Crest
Crest
“Ooh, how about this?, Kako?” Nili threw a scrap of amber cloth at me. “If I embroider that in white, you’ll look all shimmery.”
“You’d lose me on the lake.” I waved at the sun-struck cove where we lounged with our friends, cooking breakfast and preparing for the day’s work. Shafts of golden light cut through puffy clouds and glittered in the morning mist. Cottonwoods with yellowing leaves shaded the beach, dripping dew into puddles with tiny plinks.
I went on sharpening my fish knife. Every autumn Nili sewed me new shirts and leggings, and every summer we argued about it. She insisted that bright berry dyes would complement my colouring – brown hair, brown eyes, tanned skin. I wanted something dark for tromping around the muddy rainforest.
After I refused her fifth choice, Nili shoved the swatches back into her fabric bag. “I don’t know why I care,” she huffed. “You’ll outgrow them anyway.”
Crest is the third in “The Call of the Rift fantasy series of tales set in an imaginary world based on the Pacific Northwest Coast of North America and filled with indigenous people and settlers and refugees from encroaching outside nations whose technology is barely above that of the original tribes. The story is told through the eyes of Kateiko Rin, a teenage girl who is also a warrior with the ability to call up water into shapes.

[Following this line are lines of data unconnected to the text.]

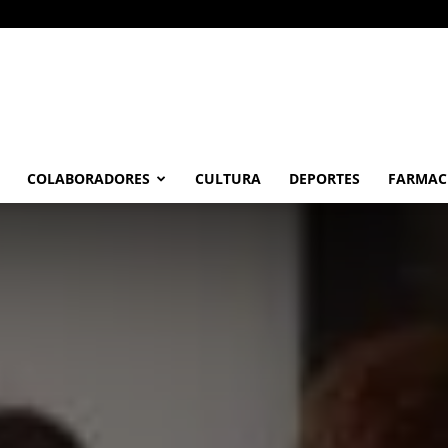
COLABORADORES
CULTURA
DEPORTES
FARMAC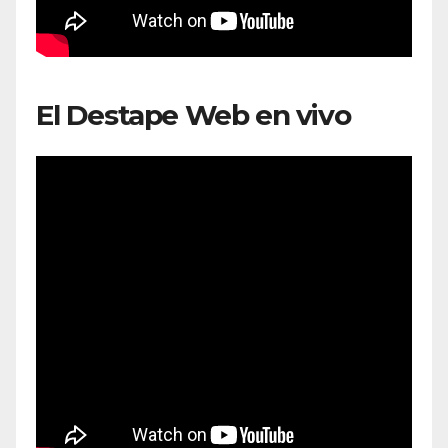
El Destape Web en vivo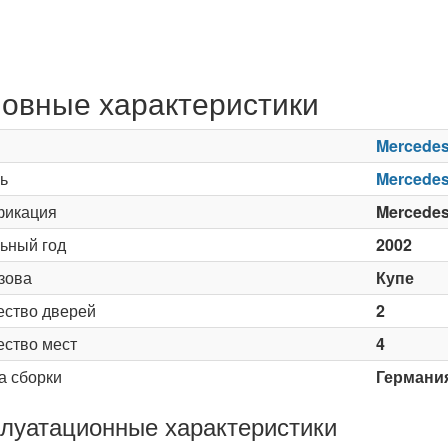
овные характеристики
Mercede
ь
Mercedes
икация
Mercedes
ьный год
2002
зова
Купе
ество дверей
2
ество мест
4
а сборки
Германи
луатационные характеристики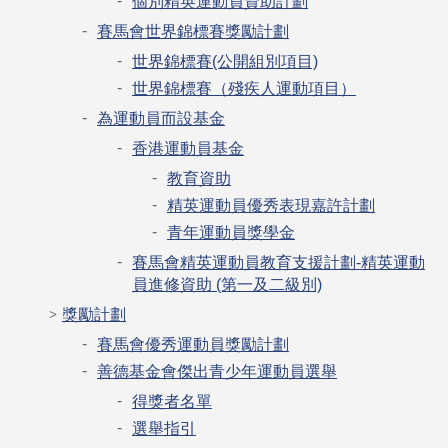
個別精英運動員資助計劃
賽馬會世界錦標賽獎勵計劃
世界錦標賽(公開組別項目)
世界錦標賽（殘疾人運動項目）
為運動員而設基金
香港運動員基金
教育資助
精英運動員優秀表現嘉許計劃
青年運動員獎學金
賽馬會精英運動員教育支援計劃-精英運動
員進修資助 (第一及二級別)
獎勵計劃
賽馬會優秀運動員獎勵計劃
善德基金會傑出青少年運動員選舉
得獎者名單
選舉指引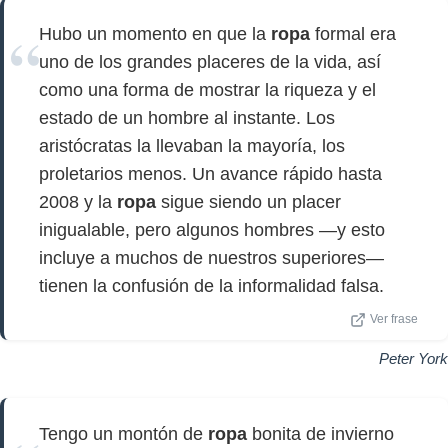
Hubo un momento en que la
ropa
formal era
uno de los grandes placeres de la vida, así
como una forma de mostrar la riqueza y el
estado de un hombre al instante. Los
aristócratas la llevaban la mayoría, los
proletarios menos. Un avance rápido hasta
2008 y la
ropa
sigue siendo un placer
inigualable, pero algunos hombres —y esto
incluye a muchos de nuestros superiores—
tienen la confusión de la informalidad falsa.
Ver frase
Peter York
Tengo un montón de
ropa
bonita de invierno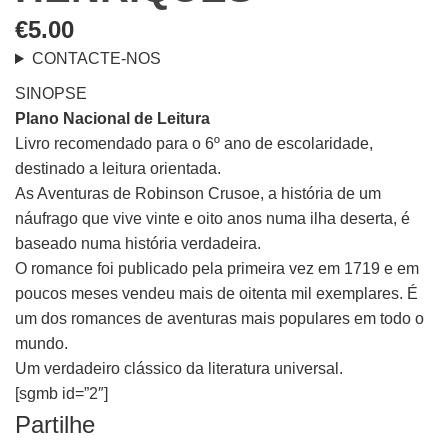
€
5.00
CONTACTE-NOS
SINOPSE
Plano Nacional de Leitura
Livro recomendado para o 6º ano de escolaridade,
destinado a leitura orientada.
As Aventuras de Robinson Crusoe, a história de um
náufrago que vive vinte e oito anos numa ilha deserta, é
baseado numa história verdadeira.
O romance foi publicado pela primeira vez em 1719 e em
poucos meses vendeu mais de oitenta mil exemplares. É
um dos romances de aventuras mais populares em todo o
mundo.
Um verdadeiro clássico da literatura universal.
[sgmb id=”2″]
Partilhe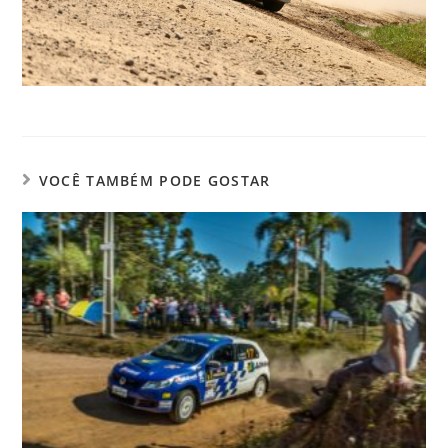
VOCÊ TAMBÉM PODE GOSTAR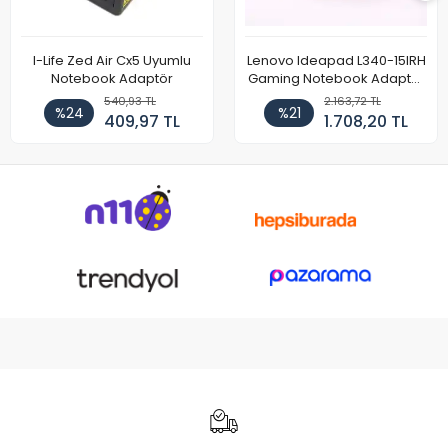
I-Life Zed Air Cx5 Uyumlu
Lenovo Ideapad L340-15IRH
Notebook Adaptör
Gaming Notebook Adaptör
Cihazı Şarj Aleti (150W)
540,93 TL
2.163,72 TL
%24
%21
409,97 TL
1.708,20 TL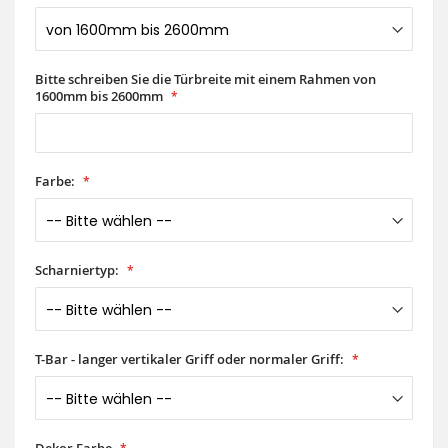
Bitte schreiben Sie die Türbreite mit einem Rahmen von
1600mm bis 2600mm
Farbe:
Scharniertyp:
T-Bar - langer vertikaler Griff oder normaler Griff: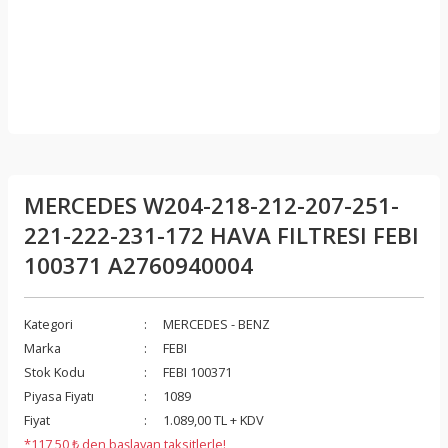
MERCEDES W204-218-212-207-251-
221-222-231-172 HAVA FILTRESI FEBI
100371 A2760940004
Kategori
MERCEDES - BENZ
Marka
FEBI
Stok Kodu
FEBI 100371
Piyasa Fiyatı
1089
Fiyat
1.089,00 TL + KDV
*117,50 ₺ den başlayan taksitlerle!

The tale is filled with magic. Kateiko can also shape-shift into the form of a white wolf. Most of the indigenous people have the power to become animals, whales, or birds. When an estranged uncle returns to their village along with his two mixed-blood young children with blue eyes, Kateiko is set on a journey that takes her deep into the world of the settlers and their crowded towns in an effort to protect them. The children’s father has past connections to a mysterious cult bent on a destructive war and claiming all the land for themselves. To complicate matters further, Kateiko often finds herself with conflicting feelings as she struggles through the more normal teenage problems of romance and falling in love.

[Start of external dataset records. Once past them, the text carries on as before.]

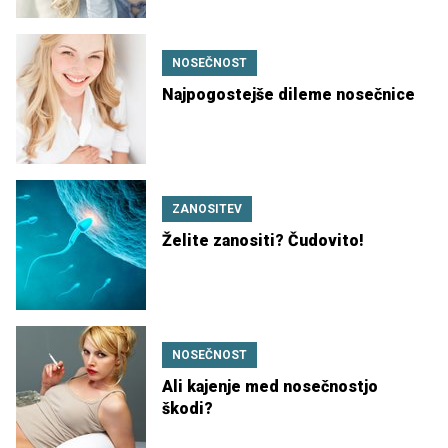
NOSEČNOST
Najpogostejše dileme nosečnice
ZANOSITEV
Želite zanositi? Čudovito!
NOSEČNOST
Ali kajenje med nosečnostjo
škodi?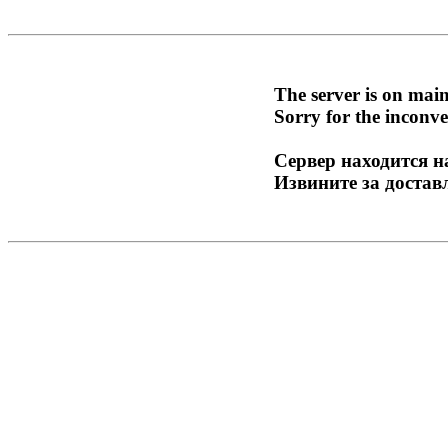
The server is on mai
Sorry for the inconve
Сервер находится н
Извините за достав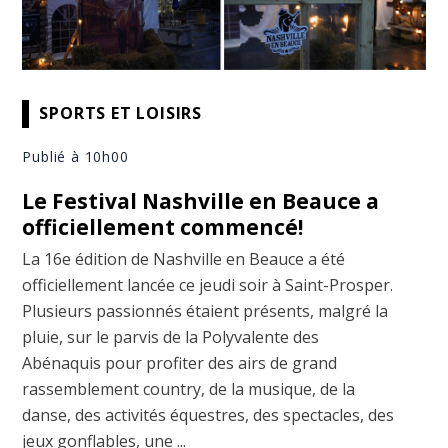
SPORTS ET LOISIRS
Publié à 10h00
Le Festival Nashville en Beauce a
officiellement commencé!
La 16e édition de Nashville en Beauce a été
officiellement lancée ce jeudi soir à Saint-Prosper.
Plusieurs passionnés étaient présents, malgré la
pluie, sur le parvis de la Polyvalente des
Abénaquis pour profiter des airs de grand
rassemblement country, de la musique, de la
danse, des activités équestres, des spectacles, des
jeux gonflables, une ...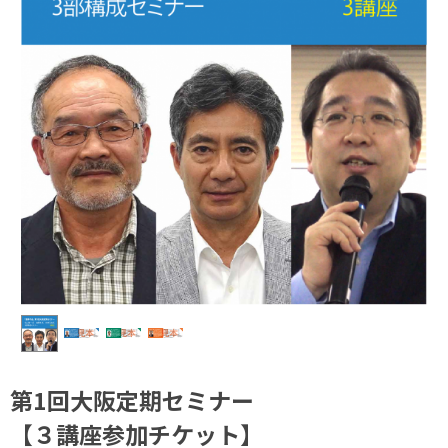
第1回大阪定期セミナー
【３講座参加チケット】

Meeting up with a pair of mercenaries, Tiernan a mage, and Jorumgard his soldier companion, and their superior officer, Nerio, Kateiko becomes deeply involved in the effort to track down the cult and the all-out assault on their hiding place. The final battle has mixed results; both of Kateiko’s parents are killed, and readers are left with the suspicion that the cult leader may have escaped.

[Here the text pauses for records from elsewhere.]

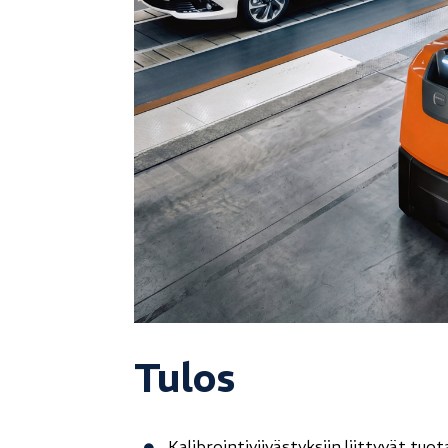
Tulos
Kalibrointiviivästyksiin liittyvät t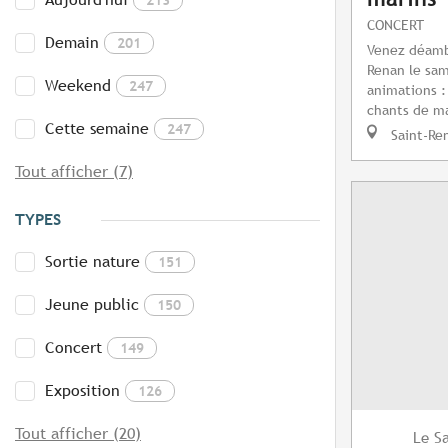
CONCERT
Demain
201
Venez déamb
Renan le sam
Weekend
247
animations :
chants de ma
Cette semaine
247
Saint-Re
Tout afficher (7)
TYPES
Sortie nature
151
Jeune public
150
Concert
149
Exposition
126
Tout afficher (20)
S
Le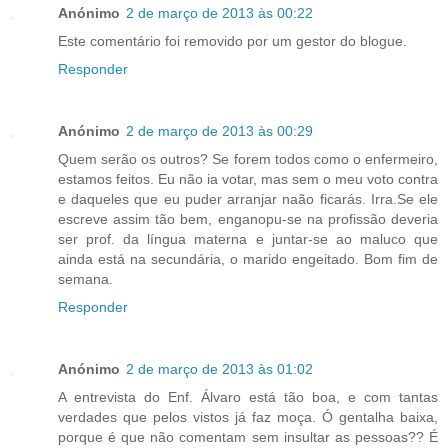
Anónimo
2 de março de 2013 às 00:22
Este comentário foi removido por um gestor do blogue.
Responder
Anónimo
2 de março de 2013 às 00:29
Quem serão os outros? Se forem todos como o enfermeiro,
estamos feitos. Eu não ia votar, mas sem o meu voto contra
e daqueles que eu puder arranjar naão ficarás. Irra.Se ele
escreve assim tão bem, enganopu-se na profissão deveria
ser prof. da língua materna e juntar-se ao maluco que
ainda está na secundária, o marido engeitado. Bom fim de
semana.
Responder
Anónimo
2 de março de 2013 às 01:02
A entrevista do Enf. Álvaro está tão boa, e com tantas
verdades que pelos vistos já faz moça. Ó gentalha baixa,
porque é que não comentam sem insultar as pessoas?? É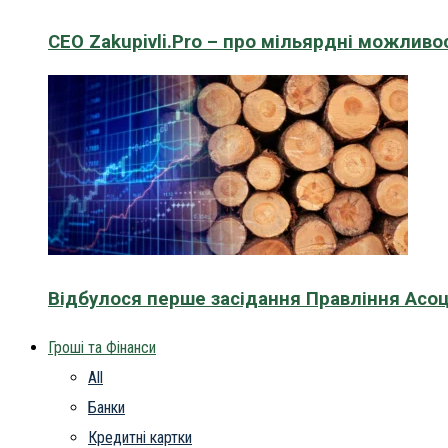
CEO Zakupivli.Pro – про мільярдні можливо
Відбулося перше засідання Правління Асоц
Гроші та Фінанси
All
Банки
Кредитні картки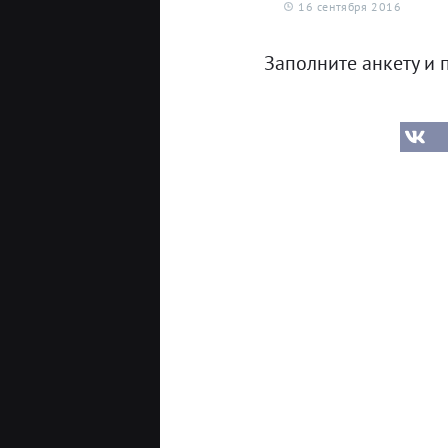
16 сентября 2016
Заполните анкету и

Crest’s more than 400 pages are divided into forty chapters and an epilogue. It opens with a double- page map titled “Kateiko Rin’s Travels in Anwen Bel and Surrounding Lands,” and a single page map of “Caladhea Cit of White Sails and Disputed Capital of Eremur circa 620-630”. The volume closes with a seven page “Glossary”, and a five page “Brief History of Eremur and Surrounding Lands”.
Sometimes almost too dense with the minute details, Crest would benefit from a directory of characters as it was often difficult to remember who the recurring members of the large and complicated cast were. This novel should appeal to those readers interested in adventure touched by magic in an exotic setting, and characters struggling with growing up in the midst of racism, warfare, and refugees.
Ronald Hore, involved with writer’s groups for several years, dabbles in writing fantasy and science fiction in Winnipeg, Manitoba, under the pen name R.J. Hore.